Im Wesentlichen sind das doch nur drei Dinge:
1. Wo kommt die Pflanze her (Klimazone)
2. Welche Ansprüche hat die jeweilige Art (Licht, Nährstoffe, Wärme, Winterpause etc., ergibt sich meist schon aus 1.)
3. Wie ist das Wuchsverhalten der Art biologisch und zeitlich (Austrieb, Schnittverträglichkeit, Wurzelwachstum etc.)
Mehr muß man nicht wissen, um immer die richtigen Maßnahmen zu ermitteln und anzuwenden. Und ehrlich, ihr findet fast jede erdenkliche Antwort in den Foren, es liegt nur an euch. Alles weitere kann man aus diesen Fakten ableiten.
Hier kommt jetzt also der Mensch (liebevoll auch Bonsaianer genannt
Aber was ist den falsch gelaufen? Richtig...
a) die drei Hausaufgaben sind nicht erledigt und
b) der eigene Kopf wurde für die Lösung nicht wirklich benutzt
Was kann man aber besser machen? Ach ne, hab ich ja gerade beschrieben...
Nein im Ernst, mit den beschriebenen Dingen im Kopf kann ich mir die meisten Fragen selbst beantworten, ich muß doch nur 2 und 2 zusammenzählen.
Ein Beispiel: "Hilfe meine Carmona stirbt!!!"

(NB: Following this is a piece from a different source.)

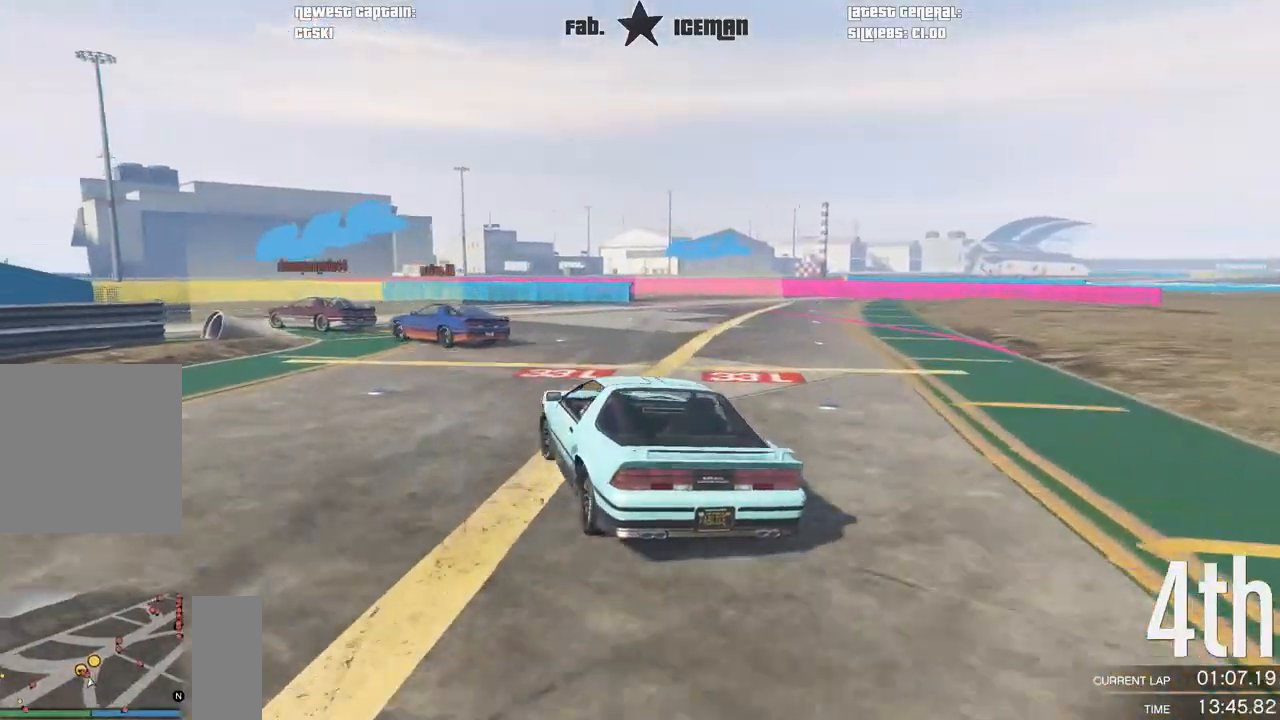
{"buttons": ["R2"], "left_stick": "down-left", "right_stick": "center", "events": [[271, "left_stick", "center"], [375, "left_stick", "left"], [479, "left_stick", "down-left"]]}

Wer jetzt seine Hausaufgaben ( a) ) gemacht hat, weiß
Jetzt kommt b) ins Spiel, das neue Wissen und das Bild vom Kleiderschrank
Was leitet ihr daraus ab? Richtig...
- C. braucht das ganze Jahr viel Licht, der Kleiderschrank ist also zu dunkel, also wär ein Südfenster nicht schlecht,
- in den Tropen hat es 100% Luftfeuchtigkeit, also ist es bei voller Heizung (und auch so) am Kleiderschrank:steinigung: zu trocken,
- C. steht in Natura draußen, es ist ein Outdoor!!!,
- C. kennt keinen Winter, muß daher in besagter Jahreszeit (bei uns, leider) in einen Raum mit sommerlichen Verhältnissen,
- C. kennt keine echten Jahreszeiten, Umtopfen ist also nicht wirklich an ein Datum gebunden usw..
Ah, jetzt kommen schon die ersten Umkehrschlüsse und das Gehirn in Wallung!!!
- der C. bekommt der Winter bei uns (Zimmerklima) nicht gut!!!,
- durch Lichtmangel und Trockenheit benötigt der Baum all seine Kraft, um über die Runden zu kommen. Der Schnitt und das Umtopfen sollte also nur in der aktiven Zeit erfolgen und zwar so, das der Baum trotzdem Zeit hat, Reserven für den Winter anzulegen. (Übrigens finde ich, dass das Wort Reserven unbedingt in die Rubrik Pflanzenschutz aufgenommen werden sollte!) Man kann also entgegen der obigen Aussage nicht das ganze Jahr schneiden und topfen.
Da ist sie, die erste eigene Erkenntnis!!!! Herzlich willkommen, immer herein!
Vier Wochen gehen also ins Land, bis die C. sich von der Maßnahme erholt hat, mindestens weitere vier, in denen neues Wachstum geschieht, Blätter und Wurzeln ihre Funktion übernehmen und noch einmal so lange, bis ausreichend Nährstoffe eingelagert sind. Die Frage im August: "Kann ich jetzt noch einen Blattschnitt machen?" können wir uns also das erste Mal selbst beantworten.
Anderes Beispiel: "Hilfe, mein Acer ist schon 2 m breit, ich komm nicht mehr in die Küche, wo soll ich schneiden???"
Wir wissen jetzt, das der Acer saisonal austreibt (sieht man bis in die Küche
Was lässt sich wieder ableiten (und darauf will ich ja hinaus, habt ihr sicher schon gemerkt...
Richtig:
- ich kann öfter im Jahr schneiden und trotzdem noch neuen Austrieb erhalten und
- ich erhalte, wenn ich einen Trieb schneide, an der Stelle zwei neue . Diese wieder geschnitten, erzeugen schon 4 neue usw. usf. (so wird es dann schön dicht und kompakt).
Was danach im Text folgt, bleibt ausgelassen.